» **TUGAS KERJA 1**: Kutip utuh teks tentang penulisan sandiwara di bawah ini, kata demi kata.

== KUTIPAN HALAMAN

Untuk itu terutama perlu diperhatikan penggambaran watak,s ehingga tiap watak tidak meragukan. Disamping itu,  penggambaran watak ini memerlukan pengetahuan psikologi yang tajam. Dialog=dialog sebagai unsur yang sangat penting dalam sandiwara harus mendapat perhatian khusus supaya tiap-tiap perkataan berisi (geladea). Dengan cerita yang kuat, penggambaran watak yang jelas, dialog-dialog yang berisi, sutradara dan pemain sudah banyak tertolong.

Untuk kembali pada dialog, dalam hal “Mutiara Dari Nusa Laut” rasanya adalah lebih baik untuk konsekuen berpegang pada pemakaian istilah-istilah atau kata-kata dan jangan umpamanya bertukar-tukar dipakai “Beta”, dan “Aku”. Dan jika pemakaian Beta dimaksudkna untuk menyesuaikannya dengan lingkungan dan suasana Ambon, sebagaimana dilakukan dengan dekor dan pakaian, baiklah perkataan itu dipakai konsekuen dan cara melafalkannya juga disesuaikan dengan cara suku Ambon, pendek-pendek dengan nada militer.

====

» **TUGAS KERJA 2**: Susun semua baris dalam catatan di bawah ini sebagai daftar bernomor. Lewati baris kosong, dan jangan sertakan gambar dalam jawaban.

== DATA

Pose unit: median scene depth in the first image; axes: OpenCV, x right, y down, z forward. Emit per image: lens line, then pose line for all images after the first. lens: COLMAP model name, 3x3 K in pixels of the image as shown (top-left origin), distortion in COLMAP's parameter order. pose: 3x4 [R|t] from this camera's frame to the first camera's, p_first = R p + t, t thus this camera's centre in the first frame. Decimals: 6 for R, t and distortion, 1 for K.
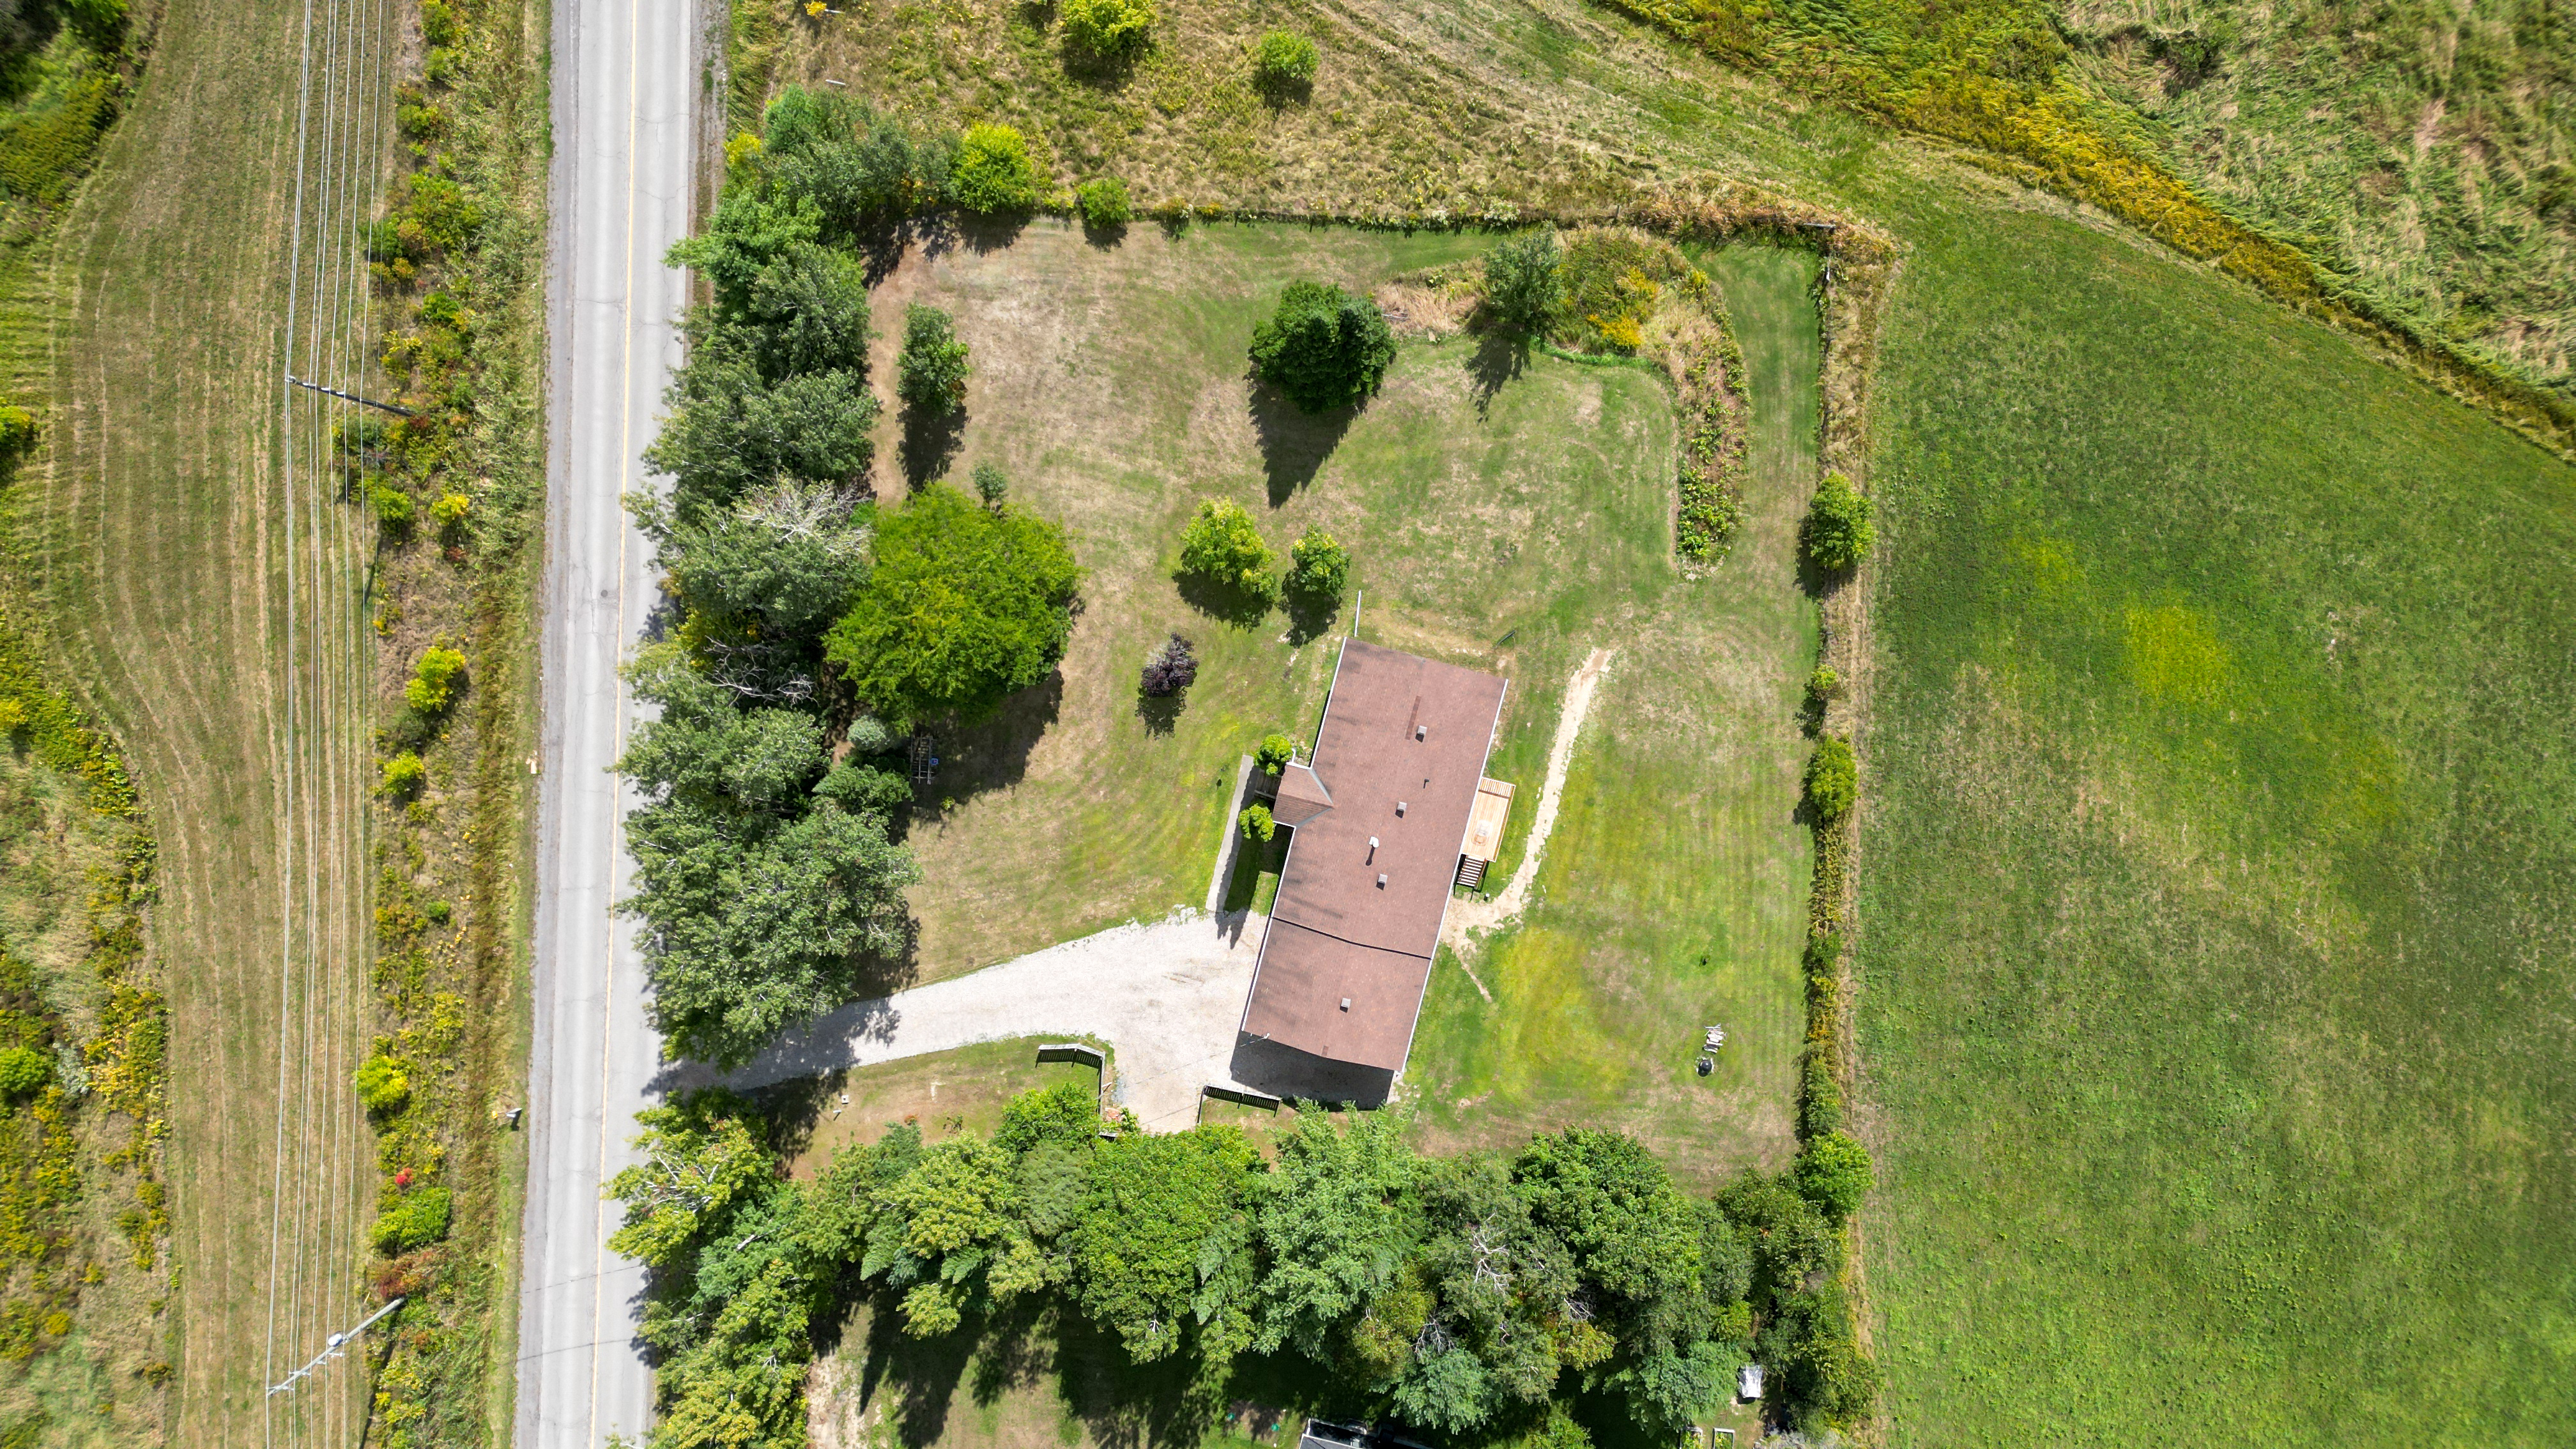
lens RADIAL K [[1795.3, 0, 1288.0], [0, 1795.3, 724.5], [0, 0, 1]] dist [0.080233, -0.093811]
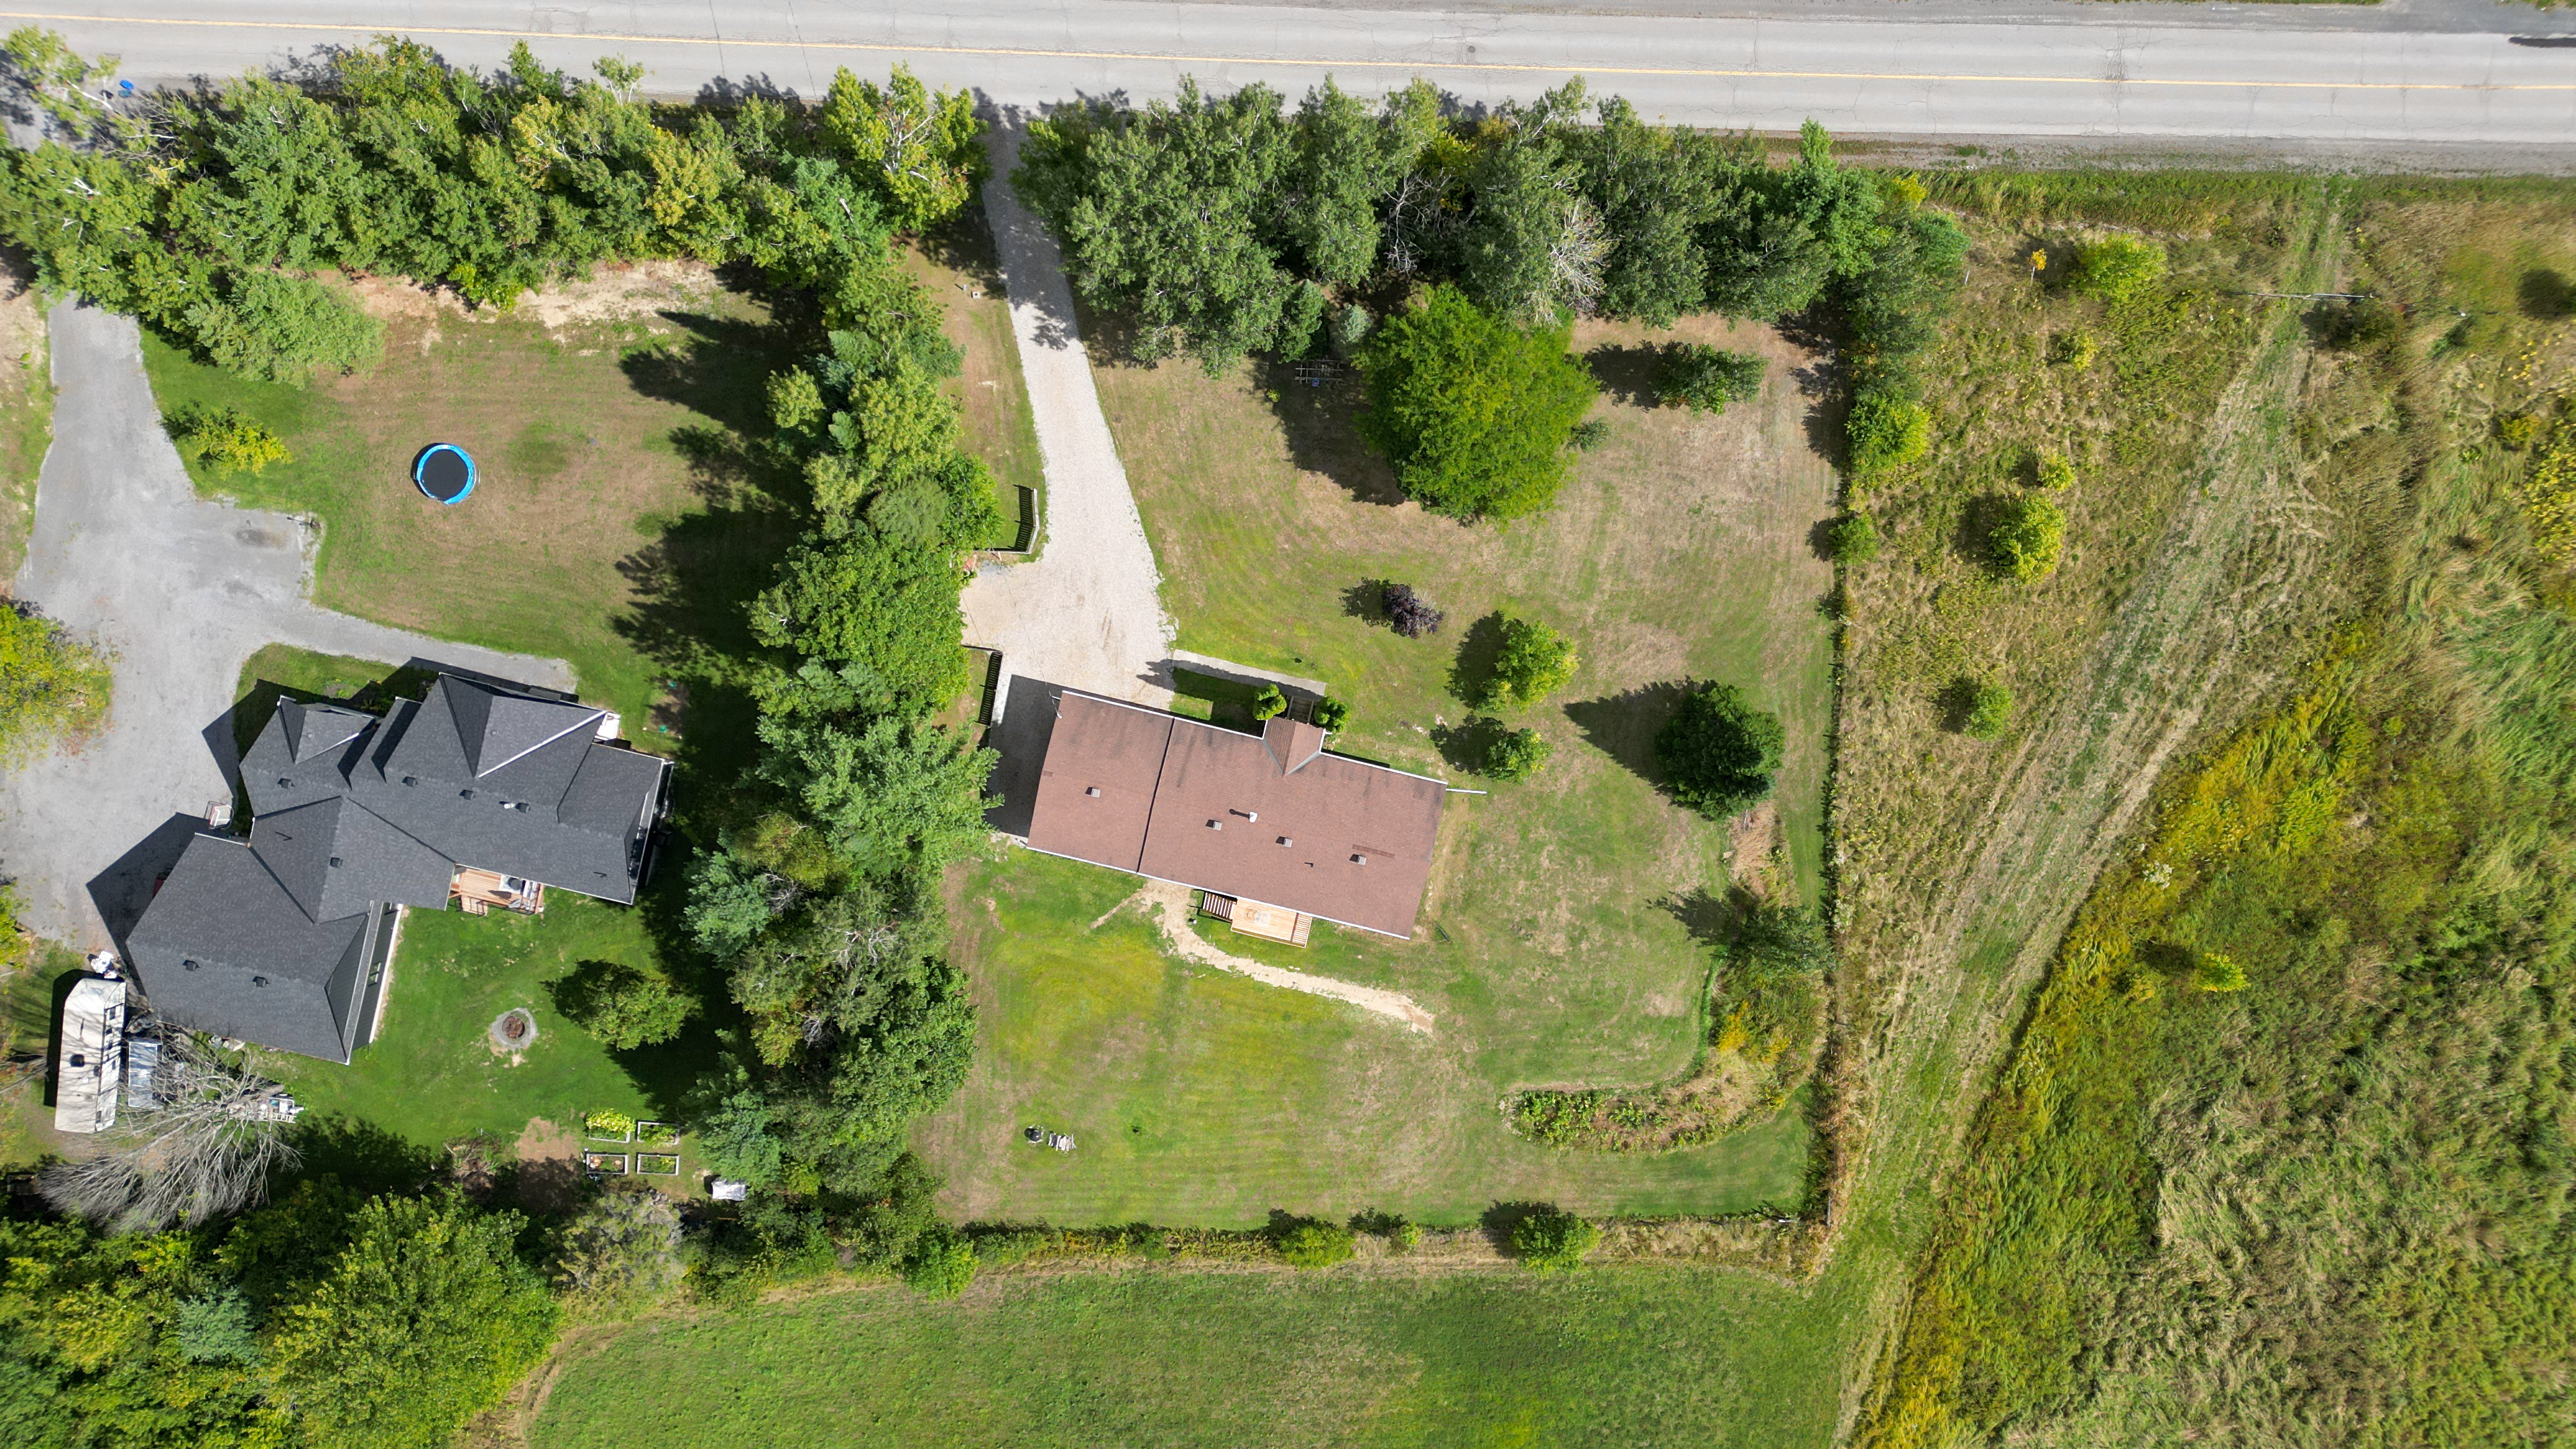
lens RADIAL K [[1795.3, 0, 1288.0], [0, 1795.3, 724.5], [0, 0, 1]] dist [0.080233, -0.093811]
pose [[0.019641, 0.998171, 0.057175, -0.060834], [-0.998184, 0.022834, -0.055736, 0.096823], [-0.056940, -0.055976, 0.996807, -0.027776]]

====

» **RUANG JAWABAN 1**:
Untuk itu terutama perlu diperhatikan penggambaran watak,s ehingga tiap watak tidak meragukan. Disamping itu,  penggambaran watak ini memerlukan pengetahuan psikologi yang tajam. Dialog=dialog sebagai unsur yang sangat penting dalam sandiwara harus mendapat perhatian khusus supaya tiap-tiap perkataan berisi (geladea). Dengan cerita yang kuat, penggambaran watak yang jelas, dialog-dialog yang berisi, sutradara dan pemain sudah banyak tertolong.

Untuk kembali pada dialog, dalam hal “Mutiara Dari Nusa Laut” rasanya adalah lebih baik untuk konsekuen berpegang pada pemakaian istilah-istilah atau kata-kata dan jangan umpamanya bertukar-tukar dipakai “Beta”, dan “Aku”. Dan jika pemakaian Beta dimaksudkna untuk menyesuaikannya dengan lingkungan dan suasana Ambon, sebagaimana dilakukan dengan dekor dan pakaian, baiklah perkataan itu dipakai konsekuen dan cara melafalkannya juga disesuaikan dengan cara suku Ambon, pendek-pendek dengan nada militer.

» **RUANG JAWABAN 2**:
1. Pose unit: median scene depth in the first image; axes: OpenCV, x right, y down, z forward. Emit per image: lens line, then pose line for all images after the first. lens: COLMAP model name, 3x3 K in pixels of the image as shown (top-left origin), distortion in COLMAP's parameter order. pose: 3x4 [R|t] from this camera's frame to the first camera's, p_first = R p + t, t thus this camera's centre in the first frame. Decimals: 6 for R, t and distortion, 1 for K.
2. lens RADIAL K [[1795.3, 0, 1288.0], [0, 1795.3, 724.5], [0, 0, 1]] dist [0.080233, -0.093811]
3. lens RADIAL K [[1795.3, 0, 1288.0], [0, 1795.3, 724.5], [0, 0, 1]] dist [0.080233, -0.093811]
4. pose [[0.019641, 0.998171, 0.057175, -0.060834], [-0.998184, 0.022834, -0.055736, 0.096823], [-0.056940, -0.055976, 0.996807, -0.027776]]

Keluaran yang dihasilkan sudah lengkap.